Cookie Magazine features PP Anxiety Story in November Issue

I was thrilled to open my mailbox on Thursday and see one of my favorite family magazines had chosen a perinatal mood disorder as a major topic in the most recent issue.  Cookie is a great magazine that has a bit of a different bent than Parents and other traditional magazines focused on motherhood.  I have seen some of those mags mention a PPD statistic here and there or even offer a couple of paragraphs about Postpartum Depression, but how exciting that Cookie took the road less traveled and focused on PP Anxiety and OCD!

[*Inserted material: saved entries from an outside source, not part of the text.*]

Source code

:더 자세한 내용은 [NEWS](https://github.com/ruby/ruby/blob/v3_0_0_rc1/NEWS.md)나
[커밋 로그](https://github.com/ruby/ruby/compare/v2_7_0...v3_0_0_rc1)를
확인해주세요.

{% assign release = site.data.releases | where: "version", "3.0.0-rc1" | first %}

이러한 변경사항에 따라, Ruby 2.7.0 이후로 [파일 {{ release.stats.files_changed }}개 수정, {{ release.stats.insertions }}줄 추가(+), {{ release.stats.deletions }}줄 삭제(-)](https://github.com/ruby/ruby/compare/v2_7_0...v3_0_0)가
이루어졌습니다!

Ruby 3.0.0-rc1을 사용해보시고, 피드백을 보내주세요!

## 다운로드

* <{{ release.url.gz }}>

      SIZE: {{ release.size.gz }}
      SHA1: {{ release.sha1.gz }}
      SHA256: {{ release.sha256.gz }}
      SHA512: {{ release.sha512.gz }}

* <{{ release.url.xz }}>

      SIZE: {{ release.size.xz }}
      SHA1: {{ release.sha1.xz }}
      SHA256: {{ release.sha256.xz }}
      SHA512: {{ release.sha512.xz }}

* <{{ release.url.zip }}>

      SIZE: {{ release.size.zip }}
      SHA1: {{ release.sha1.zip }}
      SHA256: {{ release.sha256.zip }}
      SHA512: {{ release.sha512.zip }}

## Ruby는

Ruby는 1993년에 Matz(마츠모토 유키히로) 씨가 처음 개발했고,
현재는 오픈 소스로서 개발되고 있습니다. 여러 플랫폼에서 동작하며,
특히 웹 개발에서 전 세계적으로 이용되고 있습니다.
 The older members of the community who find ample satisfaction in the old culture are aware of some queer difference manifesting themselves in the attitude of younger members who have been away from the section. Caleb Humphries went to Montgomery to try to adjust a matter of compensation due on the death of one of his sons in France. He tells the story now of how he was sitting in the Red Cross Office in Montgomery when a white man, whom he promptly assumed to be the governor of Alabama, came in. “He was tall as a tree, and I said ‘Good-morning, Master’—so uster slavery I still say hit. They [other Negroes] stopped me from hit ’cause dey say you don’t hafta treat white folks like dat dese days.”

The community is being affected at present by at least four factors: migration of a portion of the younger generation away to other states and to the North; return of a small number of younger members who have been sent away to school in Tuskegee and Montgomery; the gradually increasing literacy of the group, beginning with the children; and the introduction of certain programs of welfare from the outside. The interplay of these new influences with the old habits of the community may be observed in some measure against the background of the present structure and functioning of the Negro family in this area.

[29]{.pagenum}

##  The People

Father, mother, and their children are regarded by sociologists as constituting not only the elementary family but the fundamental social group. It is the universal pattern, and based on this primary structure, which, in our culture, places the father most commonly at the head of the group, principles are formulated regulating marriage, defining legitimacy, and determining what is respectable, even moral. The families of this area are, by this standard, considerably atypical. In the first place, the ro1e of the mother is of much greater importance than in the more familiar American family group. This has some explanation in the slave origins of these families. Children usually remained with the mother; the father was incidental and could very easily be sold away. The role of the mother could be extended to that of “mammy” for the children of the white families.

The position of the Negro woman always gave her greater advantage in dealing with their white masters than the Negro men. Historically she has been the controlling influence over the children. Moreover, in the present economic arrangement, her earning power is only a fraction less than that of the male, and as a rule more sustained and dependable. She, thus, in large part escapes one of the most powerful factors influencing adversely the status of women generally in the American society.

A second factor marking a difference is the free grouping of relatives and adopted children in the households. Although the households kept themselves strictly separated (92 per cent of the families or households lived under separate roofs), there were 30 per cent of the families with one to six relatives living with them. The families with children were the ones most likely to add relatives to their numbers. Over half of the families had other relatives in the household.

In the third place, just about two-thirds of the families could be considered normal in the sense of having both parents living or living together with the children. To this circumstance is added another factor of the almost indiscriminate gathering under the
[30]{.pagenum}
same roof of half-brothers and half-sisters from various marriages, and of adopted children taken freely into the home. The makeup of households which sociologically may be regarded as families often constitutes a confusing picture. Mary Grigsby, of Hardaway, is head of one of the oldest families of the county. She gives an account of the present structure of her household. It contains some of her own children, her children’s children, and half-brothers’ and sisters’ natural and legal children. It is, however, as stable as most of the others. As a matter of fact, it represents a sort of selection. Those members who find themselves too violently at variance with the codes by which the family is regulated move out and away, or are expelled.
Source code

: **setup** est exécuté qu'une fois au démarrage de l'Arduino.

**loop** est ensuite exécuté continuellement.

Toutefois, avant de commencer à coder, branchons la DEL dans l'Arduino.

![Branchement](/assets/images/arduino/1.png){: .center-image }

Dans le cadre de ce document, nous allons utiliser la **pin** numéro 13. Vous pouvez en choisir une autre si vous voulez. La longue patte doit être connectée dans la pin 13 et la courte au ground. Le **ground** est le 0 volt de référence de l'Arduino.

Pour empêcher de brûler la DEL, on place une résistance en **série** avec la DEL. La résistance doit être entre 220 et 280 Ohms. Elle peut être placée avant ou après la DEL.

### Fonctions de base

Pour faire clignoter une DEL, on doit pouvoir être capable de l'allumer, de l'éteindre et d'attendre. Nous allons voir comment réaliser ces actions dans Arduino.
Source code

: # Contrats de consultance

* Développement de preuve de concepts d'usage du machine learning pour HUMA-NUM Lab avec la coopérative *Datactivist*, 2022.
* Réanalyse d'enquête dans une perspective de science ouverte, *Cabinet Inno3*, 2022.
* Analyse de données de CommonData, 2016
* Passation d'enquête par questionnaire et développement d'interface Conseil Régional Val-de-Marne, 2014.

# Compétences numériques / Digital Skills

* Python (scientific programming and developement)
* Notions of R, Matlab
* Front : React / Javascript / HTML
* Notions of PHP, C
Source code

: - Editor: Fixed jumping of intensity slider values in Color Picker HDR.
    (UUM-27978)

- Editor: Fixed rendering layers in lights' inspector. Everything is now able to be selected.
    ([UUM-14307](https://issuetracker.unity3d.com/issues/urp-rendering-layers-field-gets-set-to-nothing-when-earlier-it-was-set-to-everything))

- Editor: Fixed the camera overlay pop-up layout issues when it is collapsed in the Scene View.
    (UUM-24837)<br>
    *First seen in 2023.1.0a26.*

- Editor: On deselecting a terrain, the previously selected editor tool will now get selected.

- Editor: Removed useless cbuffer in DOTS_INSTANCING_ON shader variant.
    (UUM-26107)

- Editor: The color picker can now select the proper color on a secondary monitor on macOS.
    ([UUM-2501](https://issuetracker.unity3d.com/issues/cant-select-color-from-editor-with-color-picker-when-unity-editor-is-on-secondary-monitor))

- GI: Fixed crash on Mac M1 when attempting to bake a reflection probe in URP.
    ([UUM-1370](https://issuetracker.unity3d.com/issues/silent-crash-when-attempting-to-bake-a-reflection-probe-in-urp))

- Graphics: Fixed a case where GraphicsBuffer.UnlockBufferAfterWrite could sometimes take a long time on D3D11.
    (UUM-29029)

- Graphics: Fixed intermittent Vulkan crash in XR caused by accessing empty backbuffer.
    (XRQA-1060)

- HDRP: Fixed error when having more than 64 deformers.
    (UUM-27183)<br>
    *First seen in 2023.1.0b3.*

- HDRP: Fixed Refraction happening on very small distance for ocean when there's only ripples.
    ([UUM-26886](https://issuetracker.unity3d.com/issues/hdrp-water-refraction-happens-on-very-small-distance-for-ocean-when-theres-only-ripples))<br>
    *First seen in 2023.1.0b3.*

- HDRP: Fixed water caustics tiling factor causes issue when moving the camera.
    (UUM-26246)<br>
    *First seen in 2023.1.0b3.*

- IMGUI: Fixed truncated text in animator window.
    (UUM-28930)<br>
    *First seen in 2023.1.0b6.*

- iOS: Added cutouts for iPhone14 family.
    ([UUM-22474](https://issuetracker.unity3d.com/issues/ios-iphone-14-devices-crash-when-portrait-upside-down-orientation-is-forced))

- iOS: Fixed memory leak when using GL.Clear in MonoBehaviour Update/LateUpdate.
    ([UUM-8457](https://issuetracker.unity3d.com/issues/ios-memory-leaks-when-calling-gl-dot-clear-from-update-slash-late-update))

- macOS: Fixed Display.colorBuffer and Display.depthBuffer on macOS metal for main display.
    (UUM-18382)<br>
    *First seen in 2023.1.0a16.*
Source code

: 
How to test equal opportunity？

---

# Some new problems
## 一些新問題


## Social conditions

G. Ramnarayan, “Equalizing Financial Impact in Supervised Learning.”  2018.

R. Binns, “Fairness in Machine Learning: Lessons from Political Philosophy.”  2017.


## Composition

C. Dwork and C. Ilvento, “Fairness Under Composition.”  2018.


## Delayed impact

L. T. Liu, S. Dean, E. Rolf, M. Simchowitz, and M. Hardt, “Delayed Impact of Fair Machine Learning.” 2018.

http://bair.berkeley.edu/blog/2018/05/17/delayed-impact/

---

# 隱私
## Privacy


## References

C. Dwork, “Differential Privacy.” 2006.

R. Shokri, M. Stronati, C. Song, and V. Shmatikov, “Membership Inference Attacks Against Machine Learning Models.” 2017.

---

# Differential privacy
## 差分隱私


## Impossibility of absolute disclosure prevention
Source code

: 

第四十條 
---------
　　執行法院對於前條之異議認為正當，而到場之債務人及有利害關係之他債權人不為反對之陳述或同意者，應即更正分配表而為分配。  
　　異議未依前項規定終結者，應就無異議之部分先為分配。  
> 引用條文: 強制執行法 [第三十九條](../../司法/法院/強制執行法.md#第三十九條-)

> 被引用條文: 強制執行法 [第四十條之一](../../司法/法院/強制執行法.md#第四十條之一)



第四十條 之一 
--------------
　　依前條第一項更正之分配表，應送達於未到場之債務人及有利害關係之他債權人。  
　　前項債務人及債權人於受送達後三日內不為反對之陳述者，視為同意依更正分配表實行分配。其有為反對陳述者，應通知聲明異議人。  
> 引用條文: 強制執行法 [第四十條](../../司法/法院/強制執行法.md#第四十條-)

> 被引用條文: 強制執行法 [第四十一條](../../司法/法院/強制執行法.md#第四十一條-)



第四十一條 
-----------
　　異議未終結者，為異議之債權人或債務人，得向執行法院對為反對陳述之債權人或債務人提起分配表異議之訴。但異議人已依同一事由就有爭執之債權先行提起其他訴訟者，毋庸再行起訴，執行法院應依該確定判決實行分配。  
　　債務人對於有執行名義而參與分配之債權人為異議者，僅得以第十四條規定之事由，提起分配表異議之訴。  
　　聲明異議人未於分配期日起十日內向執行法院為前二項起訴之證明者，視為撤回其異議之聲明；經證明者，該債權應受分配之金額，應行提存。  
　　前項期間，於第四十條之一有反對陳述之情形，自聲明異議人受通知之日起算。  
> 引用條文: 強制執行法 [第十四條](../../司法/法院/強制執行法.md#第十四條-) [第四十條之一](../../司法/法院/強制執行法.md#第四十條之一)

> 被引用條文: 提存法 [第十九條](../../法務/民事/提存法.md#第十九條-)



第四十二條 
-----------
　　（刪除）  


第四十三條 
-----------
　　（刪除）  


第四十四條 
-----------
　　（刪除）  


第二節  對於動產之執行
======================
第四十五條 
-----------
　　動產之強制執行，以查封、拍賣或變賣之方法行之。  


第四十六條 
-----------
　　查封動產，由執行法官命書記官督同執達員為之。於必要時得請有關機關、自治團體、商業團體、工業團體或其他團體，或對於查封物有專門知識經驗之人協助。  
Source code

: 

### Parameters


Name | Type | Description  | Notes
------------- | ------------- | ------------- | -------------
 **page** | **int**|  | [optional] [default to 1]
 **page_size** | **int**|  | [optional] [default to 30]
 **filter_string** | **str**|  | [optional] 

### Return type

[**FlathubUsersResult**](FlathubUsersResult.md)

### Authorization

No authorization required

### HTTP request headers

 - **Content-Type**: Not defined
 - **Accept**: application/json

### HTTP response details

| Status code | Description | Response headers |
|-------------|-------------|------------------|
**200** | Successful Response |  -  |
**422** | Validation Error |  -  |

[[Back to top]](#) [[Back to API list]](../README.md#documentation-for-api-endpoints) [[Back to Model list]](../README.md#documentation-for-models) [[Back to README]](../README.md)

I suggest you run to your local magazine retailer and pick up a copy as soon as you can.  The author of the story, Kate Rope, describes her experience in detail and is not afraid to mention that she needed an anti-depressant med to get her back on track.  I love the part where she mentions saying "I want out." repeatedly.  She follows that statement with a clarification that it isn't her family she wanted out of.  It is her MIND.  WOW.  I can totally relate to that.  There were about 3 months of my life where I wanted nothing more than to be back in my mind- my right mind and if I couldn't have had that one back I would have definately wanted out of the one I was in regardless.  Thankfully, as do all (or at least almost all) moms who receive and are compliant with treatment, Kate recovers.  I am so glad I recovered, too, and am especially grateful for continued awareness raised through sources that will definately reach the right audiences like magazines for new moms.